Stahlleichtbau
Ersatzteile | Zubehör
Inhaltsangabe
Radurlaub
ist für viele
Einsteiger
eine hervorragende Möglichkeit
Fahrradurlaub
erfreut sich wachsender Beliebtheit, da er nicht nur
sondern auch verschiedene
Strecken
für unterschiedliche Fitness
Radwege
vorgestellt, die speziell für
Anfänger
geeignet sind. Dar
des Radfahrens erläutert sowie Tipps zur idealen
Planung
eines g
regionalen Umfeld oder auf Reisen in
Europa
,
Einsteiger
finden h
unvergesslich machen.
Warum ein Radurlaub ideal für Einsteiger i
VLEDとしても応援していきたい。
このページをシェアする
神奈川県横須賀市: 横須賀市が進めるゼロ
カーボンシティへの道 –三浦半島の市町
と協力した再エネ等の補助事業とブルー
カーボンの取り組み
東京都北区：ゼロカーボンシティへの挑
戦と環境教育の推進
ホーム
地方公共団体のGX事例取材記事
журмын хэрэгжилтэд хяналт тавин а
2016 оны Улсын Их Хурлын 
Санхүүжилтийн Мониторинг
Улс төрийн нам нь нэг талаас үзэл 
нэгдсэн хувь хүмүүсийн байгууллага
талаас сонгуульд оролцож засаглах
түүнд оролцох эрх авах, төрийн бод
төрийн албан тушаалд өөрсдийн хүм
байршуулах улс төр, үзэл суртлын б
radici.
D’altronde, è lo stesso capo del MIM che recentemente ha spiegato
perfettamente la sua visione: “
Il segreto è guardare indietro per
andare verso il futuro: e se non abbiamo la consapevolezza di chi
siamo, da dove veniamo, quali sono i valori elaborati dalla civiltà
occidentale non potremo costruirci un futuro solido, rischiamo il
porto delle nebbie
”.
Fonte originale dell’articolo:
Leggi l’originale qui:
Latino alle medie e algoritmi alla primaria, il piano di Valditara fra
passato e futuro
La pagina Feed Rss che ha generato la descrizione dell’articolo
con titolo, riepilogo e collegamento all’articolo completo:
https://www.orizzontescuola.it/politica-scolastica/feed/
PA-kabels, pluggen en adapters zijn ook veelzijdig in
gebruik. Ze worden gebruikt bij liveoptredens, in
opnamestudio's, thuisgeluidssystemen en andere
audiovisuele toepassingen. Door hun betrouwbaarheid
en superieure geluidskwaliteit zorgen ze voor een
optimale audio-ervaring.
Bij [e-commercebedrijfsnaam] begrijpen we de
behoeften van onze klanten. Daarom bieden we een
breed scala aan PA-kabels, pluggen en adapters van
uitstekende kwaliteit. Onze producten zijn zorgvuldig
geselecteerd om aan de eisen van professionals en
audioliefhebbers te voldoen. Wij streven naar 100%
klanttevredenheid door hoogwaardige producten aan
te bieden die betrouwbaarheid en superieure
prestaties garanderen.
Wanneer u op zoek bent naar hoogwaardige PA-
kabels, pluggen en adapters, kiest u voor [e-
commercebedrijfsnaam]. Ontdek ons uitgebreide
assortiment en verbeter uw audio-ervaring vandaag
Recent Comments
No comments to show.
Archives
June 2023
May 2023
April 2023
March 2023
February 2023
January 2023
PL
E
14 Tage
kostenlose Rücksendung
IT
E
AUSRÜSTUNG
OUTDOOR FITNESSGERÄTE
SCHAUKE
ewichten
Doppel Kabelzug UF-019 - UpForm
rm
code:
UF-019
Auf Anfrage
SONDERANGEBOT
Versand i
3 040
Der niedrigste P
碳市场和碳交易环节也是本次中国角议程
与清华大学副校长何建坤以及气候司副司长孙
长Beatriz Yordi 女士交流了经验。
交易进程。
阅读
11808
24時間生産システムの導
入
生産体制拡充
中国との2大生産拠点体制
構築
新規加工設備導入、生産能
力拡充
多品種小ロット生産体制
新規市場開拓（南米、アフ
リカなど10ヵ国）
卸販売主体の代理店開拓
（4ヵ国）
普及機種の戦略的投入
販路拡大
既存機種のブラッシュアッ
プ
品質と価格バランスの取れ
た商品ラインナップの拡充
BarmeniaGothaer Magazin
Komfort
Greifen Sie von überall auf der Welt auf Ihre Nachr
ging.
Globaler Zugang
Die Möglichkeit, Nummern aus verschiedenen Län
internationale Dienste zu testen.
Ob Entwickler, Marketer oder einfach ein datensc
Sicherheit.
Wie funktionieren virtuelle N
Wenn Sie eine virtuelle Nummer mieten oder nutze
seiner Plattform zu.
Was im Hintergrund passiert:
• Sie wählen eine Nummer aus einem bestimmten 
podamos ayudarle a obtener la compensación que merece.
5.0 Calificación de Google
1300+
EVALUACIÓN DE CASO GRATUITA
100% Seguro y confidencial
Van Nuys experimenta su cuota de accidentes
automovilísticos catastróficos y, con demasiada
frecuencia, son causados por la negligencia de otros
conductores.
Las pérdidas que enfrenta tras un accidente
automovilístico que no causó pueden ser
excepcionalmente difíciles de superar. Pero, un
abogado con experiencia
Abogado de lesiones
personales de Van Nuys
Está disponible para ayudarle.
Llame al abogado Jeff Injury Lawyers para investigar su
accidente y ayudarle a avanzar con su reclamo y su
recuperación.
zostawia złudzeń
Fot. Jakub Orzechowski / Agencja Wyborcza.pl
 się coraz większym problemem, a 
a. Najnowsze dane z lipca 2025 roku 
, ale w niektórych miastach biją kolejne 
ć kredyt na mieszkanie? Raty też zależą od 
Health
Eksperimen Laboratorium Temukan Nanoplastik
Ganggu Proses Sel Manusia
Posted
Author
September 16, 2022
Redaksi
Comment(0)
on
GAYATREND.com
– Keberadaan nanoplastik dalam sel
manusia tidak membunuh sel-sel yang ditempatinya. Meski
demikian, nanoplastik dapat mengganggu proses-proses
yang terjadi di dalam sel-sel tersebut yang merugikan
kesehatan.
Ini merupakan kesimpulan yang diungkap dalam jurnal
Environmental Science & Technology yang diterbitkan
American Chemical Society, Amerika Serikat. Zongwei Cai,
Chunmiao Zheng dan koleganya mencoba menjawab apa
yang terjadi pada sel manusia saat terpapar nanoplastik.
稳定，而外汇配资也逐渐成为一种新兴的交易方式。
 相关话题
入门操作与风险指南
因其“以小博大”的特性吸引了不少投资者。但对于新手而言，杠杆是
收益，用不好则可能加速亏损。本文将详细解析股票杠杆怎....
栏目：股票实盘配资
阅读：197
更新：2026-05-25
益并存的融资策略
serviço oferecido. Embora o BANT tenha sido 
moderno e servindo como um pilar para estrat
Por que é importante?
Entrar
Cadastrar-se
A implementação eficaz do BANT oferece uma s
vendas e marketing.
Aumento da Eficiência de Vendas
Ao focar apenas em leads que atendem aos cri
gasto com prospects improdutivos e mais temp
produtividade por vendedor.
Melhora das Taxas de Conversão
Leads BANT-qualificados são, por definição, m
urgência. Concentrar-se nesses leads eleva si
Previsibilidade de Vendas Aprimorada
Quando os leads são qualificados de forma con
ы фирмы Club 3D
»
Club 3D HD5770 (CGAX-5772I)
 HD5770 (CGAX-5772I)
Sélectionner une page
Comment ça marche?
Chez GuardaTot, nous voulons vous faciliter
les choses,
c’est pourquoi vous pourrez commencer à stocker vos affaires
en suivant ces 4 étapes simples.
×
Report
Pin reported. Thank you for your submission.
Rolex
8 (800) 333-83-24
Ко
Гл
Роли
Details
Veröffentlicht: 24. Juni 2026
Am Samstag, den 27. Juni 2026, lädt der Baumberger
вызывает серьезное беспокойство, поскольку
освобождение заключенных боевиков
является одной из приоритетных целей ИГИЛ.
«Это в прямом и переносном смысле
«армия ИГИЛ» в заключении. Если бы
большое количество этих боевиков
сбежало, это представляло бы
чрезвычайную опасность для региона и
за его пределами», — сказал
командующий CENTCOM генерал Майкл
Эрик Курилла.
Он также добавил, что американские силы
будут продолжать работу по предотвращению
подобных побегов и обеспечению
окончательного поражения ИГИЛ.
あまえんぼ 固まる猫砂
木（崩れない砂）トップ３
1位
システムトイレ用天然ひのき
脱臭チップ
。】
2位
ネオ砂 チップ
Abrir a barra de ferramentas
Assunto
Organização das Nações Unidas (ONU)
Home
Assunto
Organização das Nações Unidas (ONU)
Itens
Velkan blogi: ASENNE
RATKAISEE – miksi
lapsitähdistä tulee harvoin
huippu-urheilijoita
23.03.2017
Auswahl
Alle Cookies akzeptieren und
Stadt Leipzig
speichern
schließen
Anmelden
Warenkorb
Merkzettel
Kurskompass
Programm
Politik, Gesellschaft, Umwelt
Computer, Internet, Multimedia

———

**PROBLEM**
Your output should be an exact copy of the lines from the one containing "Kurskompass" through the last line of the data above.

**WRITTEN REPLY**
Kurskompass
Programm
Politik, Gesellschaft, Umwelt
Computer, Internet, Multimedia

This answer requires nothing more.